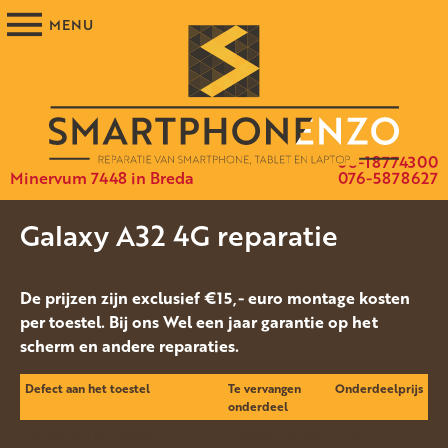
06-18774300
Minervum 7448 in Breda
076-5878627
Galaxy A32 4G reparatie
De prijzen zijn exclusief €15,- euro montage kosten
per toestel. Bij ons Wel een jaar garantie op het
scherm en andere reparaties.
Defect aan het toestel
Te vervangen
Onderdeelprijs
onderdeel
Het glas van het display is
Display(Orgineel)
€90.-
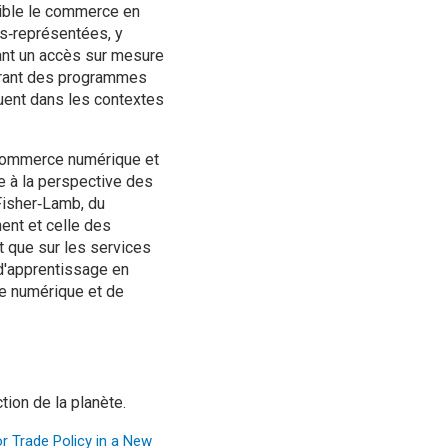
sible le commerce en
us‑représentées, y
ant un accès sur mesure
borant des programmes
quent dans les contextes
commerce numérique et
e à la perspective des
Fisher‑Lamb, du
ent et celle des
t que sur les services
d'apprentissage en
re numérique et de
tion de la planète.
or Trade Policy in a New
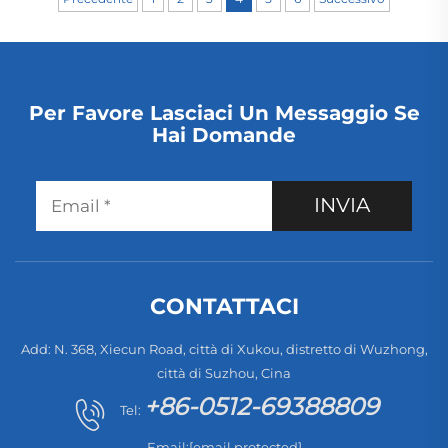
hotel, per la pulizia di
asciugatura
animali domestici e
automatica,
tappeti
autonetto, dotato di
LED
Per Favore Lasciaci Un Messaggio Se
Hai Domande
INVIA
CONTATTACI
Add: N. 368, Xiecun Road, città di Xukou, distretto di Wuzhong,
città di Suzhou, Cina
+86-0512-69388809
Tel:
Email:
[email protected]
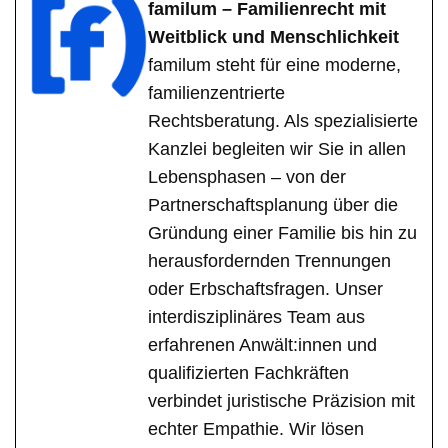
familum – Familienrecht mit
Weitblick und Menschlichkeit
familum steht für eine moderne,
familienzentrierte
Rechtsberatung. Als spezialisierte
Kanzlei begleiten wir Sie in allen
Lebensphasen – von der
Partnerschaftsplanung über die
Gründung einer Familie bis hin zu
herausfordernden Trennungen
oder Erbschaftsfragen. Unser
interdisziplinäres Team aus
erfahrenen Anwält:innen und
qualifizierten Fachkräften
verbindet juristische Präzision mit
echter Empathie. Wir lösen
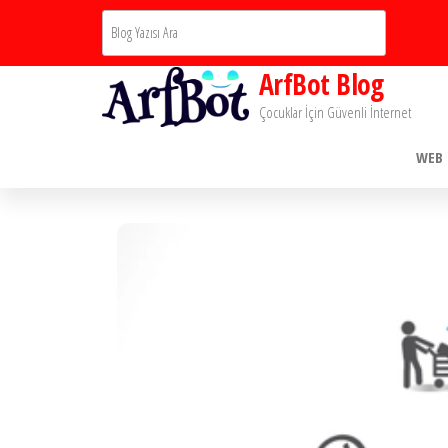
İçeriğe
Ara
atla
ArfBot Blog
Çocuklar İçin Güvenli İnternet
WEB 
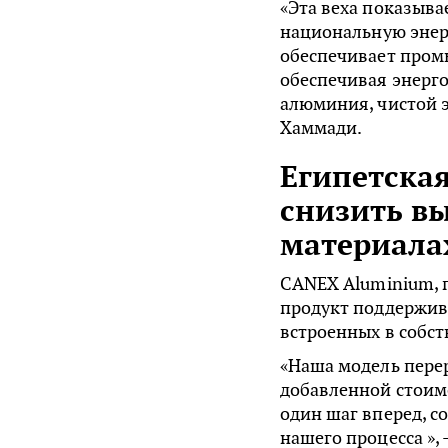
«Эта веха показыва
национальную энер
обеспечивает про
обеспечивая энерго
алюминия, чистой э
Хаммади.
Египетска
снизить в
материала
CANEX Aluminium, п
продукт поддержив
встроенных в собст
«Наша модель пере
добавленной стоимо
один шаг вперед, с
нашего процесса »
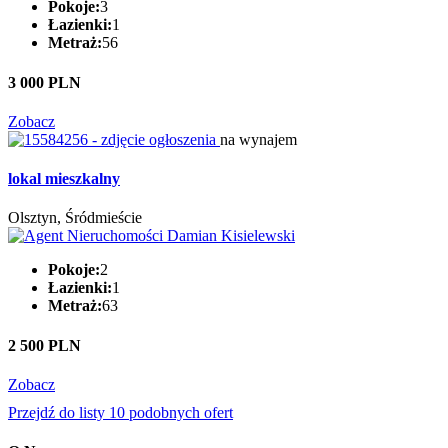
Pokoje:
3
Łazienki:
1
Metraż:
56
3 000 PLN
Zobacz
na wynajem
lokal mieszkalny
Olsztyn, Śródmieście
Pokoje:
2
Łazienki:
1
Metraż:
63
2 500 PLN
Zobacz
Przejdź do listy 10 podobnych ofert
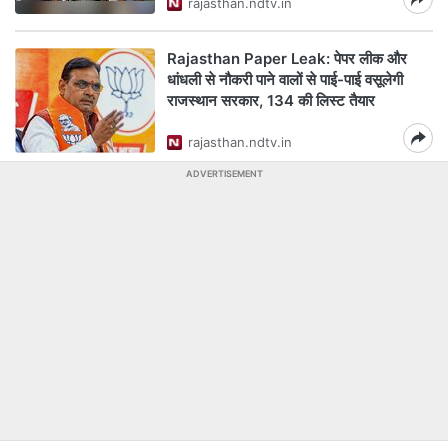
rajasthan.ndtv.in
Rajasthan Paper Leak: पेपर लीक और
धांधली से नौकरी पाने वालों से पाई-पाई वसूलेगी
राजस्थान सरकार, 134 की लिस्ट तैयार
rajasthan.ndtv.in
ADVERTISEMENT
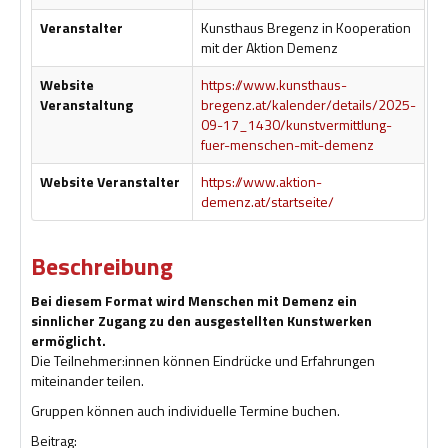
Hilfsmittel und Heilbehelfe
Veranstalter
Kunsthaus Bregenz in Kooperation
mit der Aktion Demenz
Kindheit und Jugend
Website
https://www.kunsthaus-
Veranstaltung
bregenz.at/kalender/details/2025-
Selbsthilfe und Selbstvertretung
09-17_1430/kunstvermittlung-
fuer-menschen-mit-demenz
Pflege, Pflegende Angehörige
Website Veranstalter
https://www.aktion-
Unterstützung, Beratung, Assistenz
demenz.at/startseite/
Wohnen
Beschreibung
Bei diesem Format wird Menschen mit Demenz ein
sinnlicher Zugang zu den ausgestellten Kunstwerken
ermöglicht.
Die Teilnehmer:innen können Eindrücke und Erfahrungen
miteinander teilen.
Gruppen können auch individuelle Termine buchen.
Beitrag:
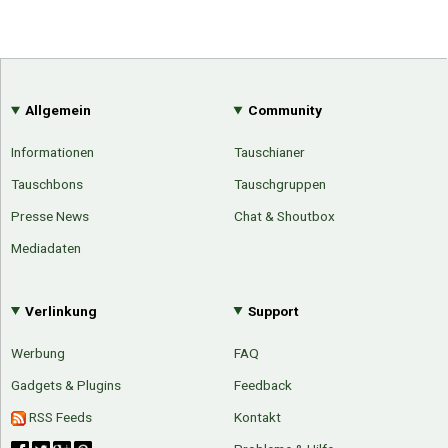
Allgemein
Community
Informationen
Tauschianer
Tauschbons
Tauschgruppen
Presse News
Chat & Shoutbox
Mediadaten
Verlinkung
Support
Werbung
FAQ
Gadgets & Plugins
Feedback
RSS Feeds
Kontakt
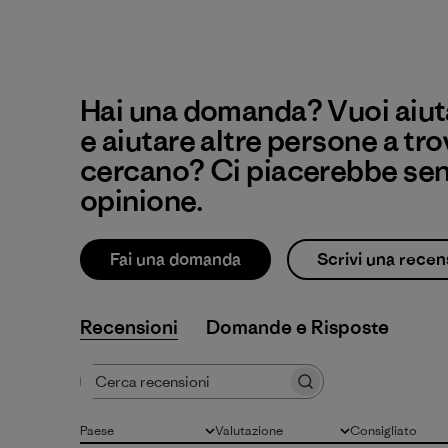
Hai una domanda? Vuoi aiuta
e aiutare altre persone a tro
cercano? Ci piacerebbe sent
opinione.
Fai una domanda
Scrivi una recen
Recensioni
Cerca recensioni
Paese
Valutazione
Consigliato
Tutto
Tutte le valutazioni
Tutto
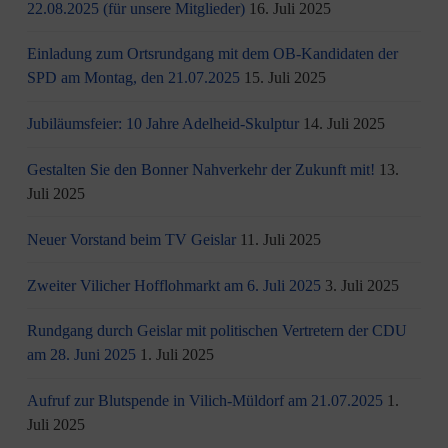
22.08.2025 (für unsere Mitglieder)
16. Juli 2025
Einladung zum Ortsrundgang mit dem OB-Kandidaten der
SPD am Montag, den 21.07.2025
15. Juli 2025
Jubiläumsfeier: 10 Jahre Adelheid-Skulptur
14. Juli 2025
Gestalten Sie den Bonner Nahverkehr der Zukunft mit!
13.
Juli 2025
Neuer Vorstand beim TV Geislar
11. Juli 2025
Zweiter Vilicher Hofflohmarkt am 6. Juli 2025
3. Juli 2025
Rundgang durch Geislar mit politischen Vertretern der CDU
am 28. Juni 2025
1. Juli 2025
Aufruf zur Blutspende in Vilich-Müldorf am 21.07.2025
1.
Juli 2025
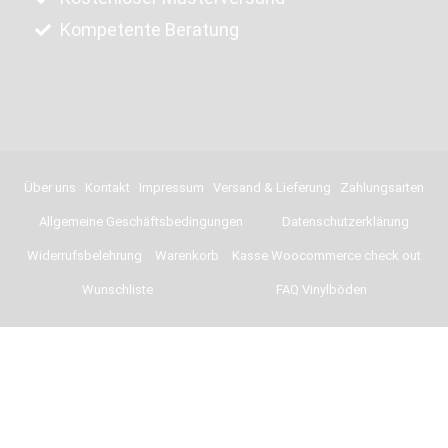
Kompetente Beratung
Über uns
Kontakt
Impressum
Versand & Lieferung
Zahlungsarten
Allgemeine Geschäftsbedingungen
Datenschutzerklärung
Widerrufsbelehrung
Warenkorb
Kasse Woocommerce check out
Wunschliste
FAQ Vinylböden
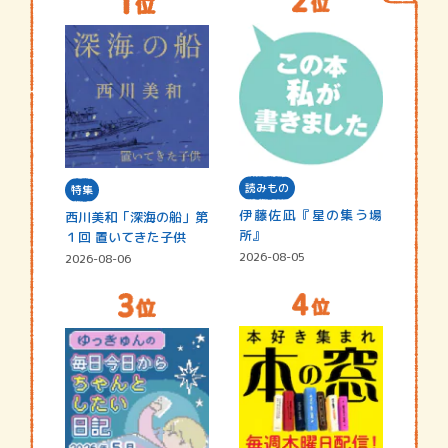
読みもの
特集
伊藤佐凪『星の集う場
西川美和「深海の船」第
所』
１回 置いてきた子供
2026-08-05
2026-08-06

******

**Job item:** Retype all of the text in the listing above line for line, leaving out the pictures.

**Your solution:**
06-18774300
Minervum 7448 in Breda
076-5878627
Galaxy A32 4G reparatie
De prijzen zijn exclusief €15,- euro montage kosten
per toestel. Bij ons Wel een jaar garantie op het
scherm en andere reparaties.
Defect aan het toestel
Te vervangen
Onderdeelprijs
onderdeel
Het glas van het display is
Display(Orgineel)
€90.-
sible le commerce en
us‑représentées, y
ant un accès sur mesure
borant des programmes
quent dans les contextes
commerce numérique et
e à la perspective des
Fisher‑Lamb, du
ent et celle des
t que sur les services
d'apprentissage en
re numérique et de
tion de la planète.
or Trade Policy in a New
hotel, per la pulizia di
asciugatura
animali domestici e
automatica,
tappeti
autonetto, dotato di
LED
Per Favore Lasciaci Un Messaggio Se
Hai Domande
INVIA
CONTATTACI
Add: N. 368, Xiecun Road, città di Xukou, distretto di Wuzhong,
città di Suzhou, Cina
+86-0512-69388809
Tel:
Email:
[email protected]
familum – Familienrecht mit
Weitblick und Menschlichkeit
familum steht für eine moderne,
familienzentrierte
Rechtsberatung. Als spezialisierte
Kanzlei begleiten wir Sie in allen
Lebensphasen – von der
Partnerschaftsplanung über die
Gründung einer Familie bis hin zu
herausfordernden Trennungen
oder Erbschaftsfragen. Unser
interdisziplinäres Team aus
erfahrenen Anwält:innen und
qualifizierten Fachkräften
verbindet juristische Präzision mit
echter Empathie. Wir lösen
İçeriğe
Ara
atla
ArfBot Blog
Çocuklar İçin Güvenli İnternet
WEB 
«Эта веха показыва
национальную энер
обеспечивает про
обеспечивая энерго
алюминия, чистой э
Хаммади.
Египетска
снизить в
материала
CANEX Aluminium, п
продукт поддержив
встроенных в собст
«Наша модель пере
добавленной стоимо
один шаг вперед, с
нашего процесса »
Pokoje:
3
Łazienki:
1
Metraż:
56
3 000 PLN
Zobacz
na wynajem
lokal mieszkalny
Olsztyn, Śródmieście
Pokoje:
2
Łazienki:
1
Metraż:
63
2 500 PLN
Zobacz
Przejdź do listy 10 podobnych ofert
rajasthan.ndtv.in
Rajasthan Paper Leak: पेपर लीक और
धांधली से नौकरी पाने वालों से पाई-पाई वसूलेगी
राजस्थान सरकार, 134 की लिस्ट तैयार
rajasthan.ndtv.in
ADVERTISEMENT
Hilfsmittel und Heilbehelfe
Veranstalter
Kunsthaus Bregenz in Kooperation
mit der Aktion Demenz
Kindheit und Jugend
Website
https://www.kunsthaus-
Veranstaltung
bregenz.at/kalender/details/2025-
Selbsthilfe und Selbstvertretung
09-17_1430/kunstvermittlung-
fuer-menschen-mit-demenz
Pflege, Pflegende Angehörige
Website Veranstalter
https://www.aktion-
Unterstützung, Beratung, Assistenz
demenz.at/startseite/
Wohnen
Beschreibung
Bei diesem Format wird Menschen mit Demenz ein
sinnlicher Zugang zu den ausgestellten Kunstwerken
ermöglicht.
Die Teilnehmer:innen können Eindrücke und Erfahrungen
miteinander teilen.
Gruppen können auch individuelle Termine buchen.
Beitrag:
Allgemein
Community
Informationen
Tauschianer
Tauschbons
Tauschgruppen
Presse News
Chat & Shoutbox
Mediadaten
Verlinkung
Support
Werbung
FAQ
Gadgets & Plugins
Feedback
RSS Feeds
Kontakt
Hai una domanda? Vuoi aiuta
e aiutare altre persone a tro
cercano? Ci piacerebbe sent
opinione.
Fai una domanda
Scrivi una recen
Recensioni
Cerca recensioni
Paese
Valutazione
Consigliato
Tutto
Tutte le valutazioni
Tutto
22.08.2025 (für unsere Mitglieder)
16. Juli 2025
Einladung zum Ortsrundgang mit dem OB-Kandidaten der
SPD am Montag, den 21.07.2025
15. Juli 2025
Jubiläumsfeier: 10 Jahre Adelheid-Skulptur
14. Juli 2025
Gestalten Sie den Bonner Nahverkehr der Zukunft mit!
13.
Juli 2025
Neuer Vorstand beim TV Geislar
11. Juli 2025
Zweiter Vilicher Hofflohmarkt am 6. Juli 2025
3. Juli 2025
Rundgang durch Geislar mit politischen Vertretern der CDU
am 28. Juni 2025
1. Juli 2025
Aufruf zur Blutspende in Vilich-Müldorf am 21.07.2025
1.
Juli 2025
Kompetente Beratung
Über uns
Kontakt
Impressum
Versand & Lieferung
Zahlungsarten
Allgemeine Geschäftsbedingungen
Datenschutzerklärung
Widerrufsbelehrung
Warenkorb
Kasse Woocommerce check out
Wunschliste
FAQ Vinylböden
読みもの
特集
伊藤佐凪『星の集う場
西川美和「深海の船」第
所』
１回 置いてきた子供
2026-08-05
2026-08-06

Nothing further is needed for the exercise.